The first Western European institutions generally considered universities were established in the Kingdom of Italy (then part of the Holy Roman Empire), the Kingdom of England, the Kingdom of France, the Kingdom of Spain, and the Kingdom of Portugal between the 11th and 15th centuries for the study of the Arts and the higher disciplines of Theology, Law, and Medicine. These universities evolved from much older Christian cathedral schools and monastic schools, and it is difficult to define the exact date when they became true universities, though the lists of studia generalia for higher education in Europe held by the Vatican are a useful guide.
The word universitas originally applied only to the scholastic guilds—that is, the corporation of students and masters—within the studium, and it was always modified, as universitas magistrorum, universitas scholarium, or universitas magistrorum et scholarium. Eventually, however, probably in the late 14th century, the term began to appear by itself to exclusively mean a self-regulating community of teachers and scholars recognized and sanctioned by civil or ecclesiastical authority.
From the early modern period onwards, this Western-style organizational form gradually spread from the medieval Latin west across the globe, eventually replacing all other higher-learning institutions and becoming the preeminent model for higher education everywhere.
The university is generally regarded as a formal institution that has its origin in the Medieval Christian setting. Prior to the establishment of universities, European higher education took place for hundreds of years in Christian cathedral schools or monastic schools (scholae monasticae), in which monks and nuns taught classes. Evidence of these immediate forerunners of the later university at many places dates back to the 6th century AD.

EXTRACTED ENTRIES:

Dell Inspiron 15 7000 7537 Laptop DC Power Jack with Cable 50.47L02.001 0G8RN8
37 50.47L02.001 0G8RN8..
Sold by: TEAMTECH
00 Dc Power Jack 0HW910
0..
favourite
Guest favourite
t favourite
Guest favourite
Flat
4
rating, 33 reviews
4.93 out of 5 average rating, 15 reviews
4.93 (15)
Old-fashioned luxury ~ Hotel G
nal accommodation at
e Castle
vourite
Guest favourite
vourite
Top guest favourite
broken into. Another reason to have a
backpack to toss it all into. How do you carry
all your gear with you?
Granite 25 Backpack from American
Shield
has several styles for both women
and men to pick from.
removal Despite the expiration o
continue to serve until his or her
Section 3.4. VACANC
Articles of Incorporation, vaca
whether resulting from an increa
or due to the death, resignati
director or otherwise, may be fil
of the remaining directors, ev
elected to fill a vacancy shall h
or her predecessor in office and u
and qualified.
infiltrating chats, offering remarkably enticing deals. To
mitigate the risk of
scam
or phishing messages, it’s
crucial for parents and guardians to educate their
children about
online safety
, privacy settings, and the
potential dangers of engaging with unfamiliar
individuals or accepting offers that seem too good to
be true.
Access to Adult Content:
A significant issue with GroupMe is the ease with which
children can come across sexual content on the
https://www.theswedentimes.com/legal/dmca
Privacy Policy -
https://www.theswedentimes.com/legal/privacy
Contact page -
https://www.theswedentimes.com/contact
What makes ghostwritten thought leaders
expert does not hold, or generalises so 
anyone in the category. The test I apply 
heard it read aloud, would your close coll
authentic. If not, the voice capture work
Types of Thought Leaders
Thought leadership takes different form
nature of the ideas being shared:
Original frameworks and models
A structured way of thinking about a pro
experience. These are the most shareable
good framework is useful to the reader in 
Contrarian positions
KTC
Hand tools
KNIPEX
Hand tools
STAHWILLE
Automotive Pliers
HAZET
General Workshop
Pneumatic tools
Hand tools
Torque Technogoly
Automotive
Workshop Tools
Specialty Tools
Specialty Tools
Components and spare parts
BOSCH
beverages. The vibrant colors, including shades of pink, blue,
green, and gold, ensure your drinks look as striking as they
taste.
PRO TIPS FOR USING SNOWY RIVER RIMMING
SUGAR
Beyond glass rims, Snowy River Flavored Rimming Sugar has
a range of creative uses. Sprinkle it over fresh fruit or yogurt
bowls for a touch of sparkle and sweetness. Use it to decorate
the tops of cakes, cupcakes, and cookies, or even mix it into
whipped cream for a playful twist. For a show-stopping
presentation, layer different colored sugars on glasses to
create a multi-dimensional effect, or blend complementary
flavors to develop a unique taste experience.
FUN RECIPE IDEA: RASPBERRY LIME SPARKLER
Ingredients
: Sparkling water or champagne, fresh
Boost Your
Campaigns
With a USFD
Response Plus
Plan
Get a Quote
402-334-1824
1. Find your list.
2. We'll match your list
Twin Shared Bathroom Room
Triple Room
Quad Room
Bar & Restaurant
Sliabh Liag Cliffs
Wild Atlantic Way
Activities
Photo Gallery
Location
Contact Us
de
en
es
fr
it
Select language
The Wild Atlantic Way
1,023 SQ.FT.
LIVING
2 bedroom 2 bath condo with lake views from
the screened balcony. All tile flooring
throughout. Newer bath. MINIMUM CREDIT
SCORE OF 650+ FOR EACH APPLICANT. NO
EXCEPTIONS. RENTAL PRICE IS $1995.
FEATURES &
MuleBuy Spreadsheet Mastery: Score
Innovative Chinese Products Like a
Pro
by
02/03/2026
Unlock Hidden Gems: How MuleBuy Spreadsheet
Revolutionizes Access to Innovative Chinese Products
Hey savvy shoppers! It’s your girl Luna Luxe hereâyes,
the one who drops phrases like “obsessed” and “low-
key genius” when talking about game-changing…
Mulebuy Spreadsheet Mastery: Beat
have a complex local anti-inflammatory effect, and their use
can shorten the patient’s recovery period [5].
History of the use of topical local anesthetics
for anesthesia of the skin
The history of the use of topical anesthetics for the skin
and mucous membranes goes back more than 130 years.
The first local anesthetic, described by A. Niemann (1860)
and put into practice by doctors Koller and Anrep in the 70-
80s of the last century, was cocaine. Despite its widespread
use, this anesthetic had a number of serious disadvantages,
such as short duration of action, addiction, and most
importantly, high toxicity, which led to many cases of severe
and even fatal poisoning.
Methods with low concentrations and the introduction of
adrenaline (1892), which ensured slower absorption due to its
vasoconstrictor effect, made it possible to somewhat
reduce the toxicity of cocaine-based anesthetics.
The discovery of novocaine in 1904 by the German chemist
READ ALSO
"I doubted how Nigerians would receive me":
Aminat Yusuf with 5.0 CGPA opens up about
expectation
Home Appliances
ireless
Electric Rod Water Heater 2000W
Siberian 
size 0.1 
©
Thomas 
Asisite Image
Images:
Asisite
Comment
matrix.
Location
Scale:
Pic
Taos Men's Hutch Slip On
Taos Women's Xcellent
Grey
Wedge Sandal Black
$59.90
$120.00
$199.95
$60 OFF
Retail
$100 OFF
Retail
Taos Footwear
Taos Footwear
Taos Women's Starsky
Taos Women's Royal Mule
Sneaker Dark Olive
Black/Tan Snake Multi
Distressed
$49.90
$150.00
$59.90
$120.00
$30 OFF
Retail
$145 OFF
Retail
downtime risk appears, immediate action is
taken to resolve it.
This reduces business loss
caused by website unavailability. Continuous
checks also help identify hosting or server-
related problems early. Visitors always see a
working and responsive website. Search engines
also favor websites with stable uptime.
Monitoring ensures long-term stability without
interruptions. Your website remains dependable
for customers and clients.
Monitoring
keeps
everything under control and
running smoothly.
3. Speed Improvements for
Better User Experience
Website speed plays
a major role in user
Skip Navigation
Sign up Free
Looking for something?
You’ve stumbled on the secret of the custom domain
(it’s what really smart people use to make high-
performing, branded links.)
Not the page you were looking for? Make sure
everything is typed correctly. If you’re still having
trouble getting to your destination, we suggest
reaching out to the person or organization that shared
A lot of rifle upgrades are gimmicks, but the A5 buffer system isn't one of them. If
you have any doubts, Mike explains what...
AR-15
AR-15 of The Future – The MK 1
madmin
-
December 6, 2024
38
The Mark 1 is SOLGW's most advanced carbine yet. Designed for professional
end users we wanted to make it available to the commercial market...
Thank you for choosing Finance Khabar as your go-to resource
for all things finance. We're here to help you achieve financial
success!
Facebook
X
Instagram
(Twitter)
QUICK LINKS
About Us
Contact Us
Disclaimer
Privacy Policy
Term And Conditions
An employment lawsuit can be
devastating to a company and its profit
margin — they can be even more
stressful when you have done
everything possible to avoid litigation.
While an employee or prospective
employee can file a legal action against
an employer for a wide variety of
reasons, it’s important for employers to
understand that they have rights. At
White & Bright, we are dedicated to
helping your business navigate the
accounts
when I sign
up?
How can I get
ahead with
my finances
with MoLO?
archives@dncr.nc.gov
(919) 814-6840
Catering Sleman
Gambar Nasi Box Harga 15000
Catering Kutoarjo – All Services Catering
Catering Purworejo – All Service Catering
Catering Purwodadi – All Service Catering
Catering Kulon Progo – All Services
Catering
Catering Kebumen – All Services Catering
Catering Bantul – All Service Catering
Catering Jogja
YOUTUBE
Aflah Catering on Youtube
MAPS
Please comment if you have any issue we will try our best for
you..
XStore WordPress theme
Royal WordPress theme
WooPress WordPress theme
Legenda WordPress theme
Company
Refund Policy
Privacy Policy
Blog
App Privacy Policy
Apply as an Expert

TASKS TO PERFORM:
1 - From the passage on medieval universities, write out the text starting with "The first Western" and going on through "a useful guide.".
2 - According to the passage on medieval universities, to what century does evidence of the immediate forerunners of the later university date back?
3 - Rewrite the paragraph of the passage on medieval universities that begins "The word universitas originally" in a shorter form, keeping its main facts.

SOLUTIONS BY TASK:
1 -
The first Western European institutions generally considered universities were established in the Kingdom of Italy (then part of the Holy Roman Empire), the Kingdom of England, the Kingdom of France, the Kingdom of Spain, and the Kingdom of Portugal between the 11th and 15th centuries for the study of the Arts and the higher disciplines of Theology, Law, and Medicine. These universities evolved from much older Christian cathedral schools and monastic schools, and it is difficult to define the exact date when they became true universities, though the lists of studia generalia for higher education in Europe held by the Vatican are a useful guide.

2 - The 6th century AD.

3 - At first, universitas meant only the scholastic guild of students and masters within the studium, and it always carried a modifier, such as universitas magistrorum, universitas scholarium, or universitas magistrorum et scholarium. Probably by the late 14th century, the word stood alone. It then meant a self-regulating community of teachers and scholars recognized by civil or ecclesiastical authority.